What you refer to as a silly meme might also be a legitimate critique that surfaces again and again when hackers/engineers build things that solve a problem they have, think it is cool or interesting, but aren't able to communicate the value to others.

It's not unreasonable to ask, at the very least, for a simple "why does this exist?" (An entirely reasonable answer to which might be, "because I thought it was cool!")


> A "why" would be:

«Chapel has the goal of supporting any parallel algorithm you can conceive of on any parallel hardware you want to target. In particular, you should never hit a point where you think “Well, that was fun while it lasted, but now that I want to do x, I’d better go back to MPI.» https://www.cray.com/blog/chapel-productive-parallel-program...


[flagged]


It would be such a low hanging fruit to put a concise rationale there. That’s not spoon feeding, but giving a minimal amount of opinionated context so a visitor isn’t completely lost when unfamiliar with the technology.


Surely anyone who works on this project could tell me why it exists, why it's better than rolling slurm/bash scripts. That feels like a bare minimum sales pitch. Instead the homepage is essentially buzzwords with links to watch the talk or read the docs. I'm sure anyone who uses this could say, "well, it makes x task much easier/more concise! This is much more difficult to accomplish using y" or something similar.


I guess a better question would why is it better at those things? A lot of languages claim to be all about performance, scalability, productivity and portability. Those are pretty much what every mainstream language aims for. So why would this be better at those things? Why was it created and what does it do that others can't?

I don't think things necessarily need a reason to exist, but I think asking those questions is still relevant when it comes to a programming language. They are mostly tools used to solve problems, after all.


@mardifoufs: I realize that your point is that the Chapel webpage didn't answer this question clearly / concisely for you and agree that we could and should improve that.

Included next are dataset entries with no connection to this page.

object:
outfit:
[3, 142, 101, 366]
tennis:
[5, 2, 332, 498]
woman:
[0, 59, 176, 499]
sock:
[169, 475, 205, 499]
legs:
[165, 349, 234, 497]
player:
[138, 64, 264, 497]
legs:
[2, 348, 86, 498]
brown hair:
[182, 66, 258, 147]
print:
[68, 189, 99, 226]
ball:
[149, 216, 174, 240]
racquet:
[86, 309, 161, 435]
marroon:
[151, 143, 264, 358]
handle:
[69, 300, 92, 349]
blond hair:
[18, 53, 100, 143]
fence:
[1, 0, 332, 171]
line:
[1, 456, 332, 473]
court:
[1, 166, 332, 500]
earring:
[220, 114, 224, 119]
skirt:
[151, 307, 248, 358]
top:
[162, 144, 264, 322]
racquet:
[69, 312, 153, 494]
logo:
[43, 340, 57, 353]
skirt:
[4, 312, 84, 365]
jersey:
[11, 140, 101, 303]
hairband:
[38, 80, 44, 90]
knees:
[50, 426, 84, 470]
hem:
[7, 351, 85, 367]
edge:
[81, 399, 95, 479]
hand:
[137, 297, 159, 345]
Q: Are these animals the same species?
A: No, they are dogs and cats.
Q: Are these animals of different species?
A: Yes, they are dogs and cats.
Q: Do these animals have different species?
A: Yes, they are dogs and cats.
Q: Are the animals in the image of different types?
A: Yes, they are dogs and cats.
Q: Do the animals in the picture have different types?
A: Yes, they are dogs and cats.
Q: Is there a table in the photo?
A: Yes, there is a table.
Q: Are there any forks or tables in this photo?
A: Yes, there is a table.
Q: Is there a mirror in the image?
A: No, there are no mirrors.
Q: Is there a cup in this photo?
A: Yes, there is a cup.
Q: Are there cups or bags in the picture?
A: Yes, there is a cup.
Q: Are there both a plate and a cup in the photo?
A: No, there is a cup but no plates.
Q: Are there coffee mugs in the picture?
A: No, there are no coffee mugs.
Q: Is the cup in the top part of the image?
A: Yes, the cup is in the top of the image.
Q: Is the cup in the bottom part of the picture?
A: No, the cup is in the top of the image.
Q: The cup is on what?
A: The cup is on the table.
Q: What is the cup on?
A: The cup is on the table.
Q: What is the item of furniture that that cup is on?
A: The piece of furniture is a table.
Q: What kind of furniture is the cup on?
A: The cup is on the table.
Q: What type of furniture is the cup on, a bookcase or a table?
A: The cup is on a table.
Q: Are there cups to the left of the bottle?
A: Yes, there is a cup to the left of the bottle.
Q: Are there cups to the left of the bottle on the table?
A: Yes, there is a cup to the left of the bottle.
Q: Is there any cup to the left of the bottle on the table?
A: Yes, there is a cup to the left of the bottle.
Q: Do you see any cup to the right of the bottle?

The observations in this thread have definitely helped given me insights about how we could position ourselves better for the non-HPC audience (and I already have a longstanding intention to make the code sample on the page more compelling using Asciinema that I need to find the time for).

But to answer your specific question here: I'd say that most mainstream languages (e.g., C, C++, C#, Java, Python, Rust, Swift, ...) don't aspire to scalability in the same sense as Chapel and High Performance Computing want it, in the sense of being able to run efficiently on tens of thousands of processors with distributed memory where inter-processor communication and coordination is required. And even when they do aspire to it, it's rarely through the language itself, but through communication libraries, pragmas, and extensions. The result (in my opinion) is rarely as productive, general-purpose, and performant Chapel achieves.